Coverage for Investigations

Another disputed issue was whether the policy covered claims for non-compulsory investigations and information gathering that did not specifically allege USAG committed a wrongful act. Two issues comprised this disagreement: whether the Congressional and USOPC investigations were "formal investigations" or "formal proceedings" such that they satisfy the definition of a "claim" under the policy; and whether the White deposition and investigation matters were "for a Wrongful Act." The bankruptcy court ruled that the investigations were formal and therefore claims, but it did not speak to the second issue.

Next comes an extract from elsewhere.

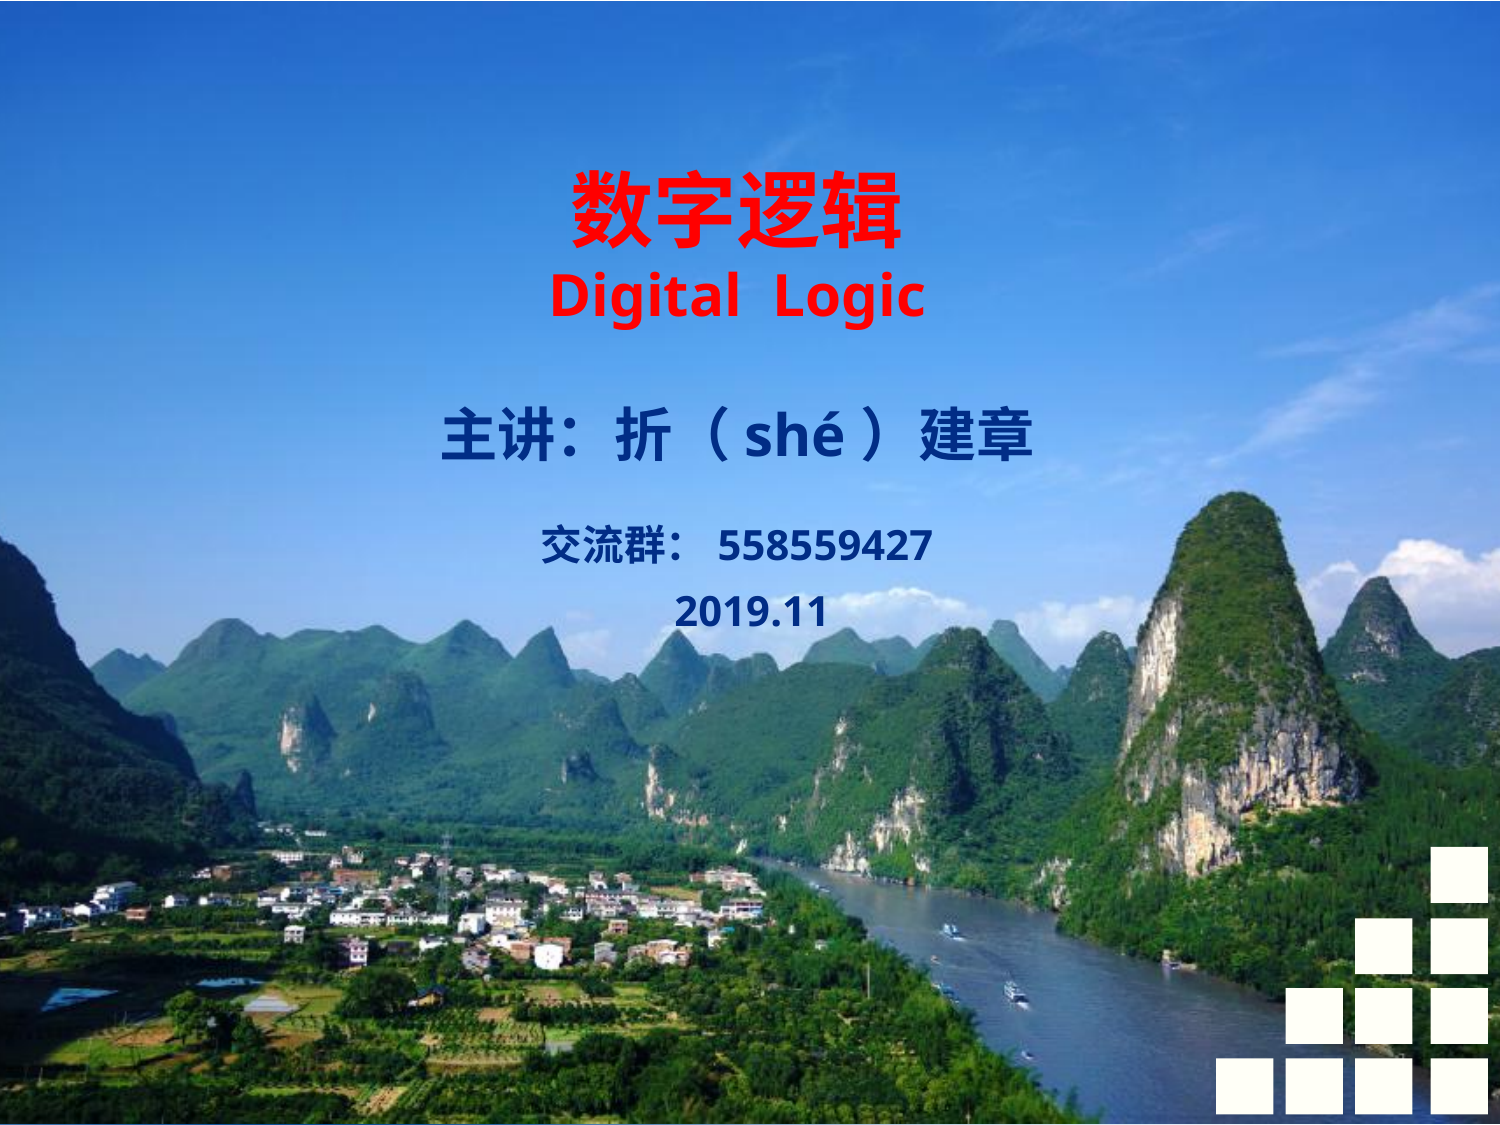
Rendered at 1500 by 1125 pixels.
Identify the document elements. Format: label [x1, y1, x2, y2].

picture [0, 0, 1500, 1125]
text_box [1215, 846, 1488, 1115]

The panel determined that the congressional and USOPC investigations were "formal proceedings" or "formal investigations." The claims made in those proceedings were adversarial, and they raised the specter of misconduct by USAG, resulting in very serious harm to hundreds of girls and women. "Formal" has been defined as "[o]f, relating to, or involving establishing procedural rules, customs, and practices." "Formal" does not have to mean coercive, but instead can refer to the investigation being carried out according to established rules and procedures, which these investigations were. The panel also determined that the various investigations involved wrongful acts.

EPL Sublimit

In addition to an overall liability limit of $5 million, the policy included a $250,000 sublimit endorsement for Third Party Employment Practices Liability ("Third Party EPL"). The bankruptcy court found that the sublimit did not apply because the policy did not define "Third Party EPL" and was ambiguous and without legal effect. The panel, however, agreed with Liberty that "Third Party EPL," although not defined in the policy, is a term of art in the insurance industry. The bankruptcy court incorrected refused to consider evidence offered by Liberty to interpret this endorsement. With this type of insurance term of art, used in a policy in which the parties have a history of negotiating the terms of coverage, parol evidence should be allowed and considered.

Accordingly, the case was reversed and remanded to the district court and bankruptcy court for further proceedings.

USA Gymnastics v. Liberty Insurance Underwriters, Inc., No. 20-1245, 2022 U.S. App. LEXIS 5185 (7th Cir. Feb. 25, 2022).

DISCLAIMER: Because of the generality of this update, the information provided herein may not be applicable in all situations and should not be acted upon without specific legal advice based on particular situations.